School Participation

Parasitic worms are debilitating, widespread, and under-treated. School-based deworming is safe, cost-effective and scale-able. What is the evidence base for the work that  the Deworm the World Initiative undertakes? 

We summarize the evidence base for mass school-based deworming programs in this post. Here are key findings across the key impacts of deworming: school participation, future earnings, and cognition and nutrition.


Future Earnings

  • Hookworm infections could have explained as much as 22% of the income gap between the U.S. North and South.
  • In Kenya, men who were treated as children worked 3.4 more hours per week, spent more time in entrepreneurial activities, and were more likely to work in higher-wage manufacturing jobs. This long-term impact study in Kenya calculates a rate of return for governments who invest in deworming of 32-52%.

Nutrition and Cognition

  • “Does Mass Deworming Affect Child Nutrition?: Meta-analysis, Cost-Effectiveness, and Statistical Power” authored by Kevin Croke, Joan Hamory Hicks, Eric Hsu, Michael Kremer, and Edward Miguel, finds a “substantial” and “highly robust” positive effect on child weight resulting from deworming. The effects are particularly large in areas above 20% prevalence; this is the same threshold at which the WHO currently recommends mass treatment. The authors also note the cost-effectiveness of deworming, with "the estimated average weight gain per dollar expenditure from deworming...more than 35 times that from school feeding programs as estimated in RCTs."

  • A randomized health intervention that provided iron, Vitamin A and deworming drugs to Indian preschool children in poor areas of Delhi found a significant gain in child weight and school participation compared to intervention with Vitamin A alone. Absenteeism was reduced by one-fifth in the treatment group. We do note, however, that the large DEVTA trial found no impacts of deworming or Vitamin A supplementation on mortality in a rural area where worm loads were light. We prioritize, and urge our government partners to prioritize, investment in areas where worm loads are high. 

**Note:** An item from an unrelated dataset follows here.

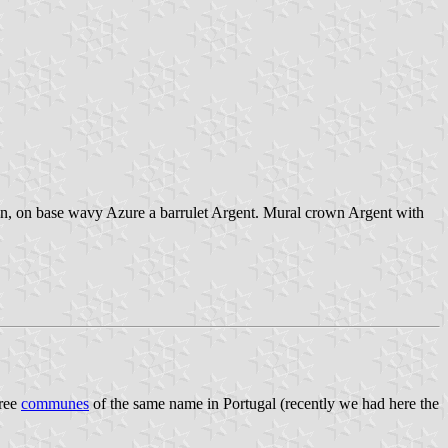
ron, on base wavy Azure a barrulet Argent. Mural crown Argent with
hree
communes
of the same name in Portugal (recently we had here the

  • A randomized controlled trial in Uganda (Alderman and colleagues, 2006) finds that the provision of periodic anthelmintic treatment as a part of child health services resulted in an increase in weight gain of about 10% above expected weight gain when treatments were given twice a year, and an increase of 5% when the treatment was given annually.

  • Chronic infections in childhood (from diarrhea, to malaria, to worms) generate inflammatory (immune defense) responses lead substantial energy to be diverted from growth. There are interaction effects too, with deworming, for example, making it easier to fight off malaria. More generally, in their summary of deworming, the WHO points to several channels by which worms may impair nutrition, and notes several studies that can support these claims.

  • Owen Ozier’s study on the long-term effects of early childhood deworming suggests that reduced exposure to worm infections may improve cognition for children less than one year of age. These young children in the catchment area of treatment schools showed large gains on cognitive tests about ten years later.

  • Is mass treatment justified? On cost-effectiveness grounds we believe that it clearly is, as the cost of treatment is cheaper than individual screening. The WHO states that the cost of screening is four to ten times that of the treatment itself. Because the drugs are very safe and has no side effects for the uninfected, the WHO does not recommend individual screening. The WHO instead recommends mass drug administration in areas where more than 20% of children are infected.

  • Deworming through schools, and preschools in some areas, provides the greatest opportunity to reach a high proportion of the at-risk population while minimizing costs through the use of existing government infrastructure.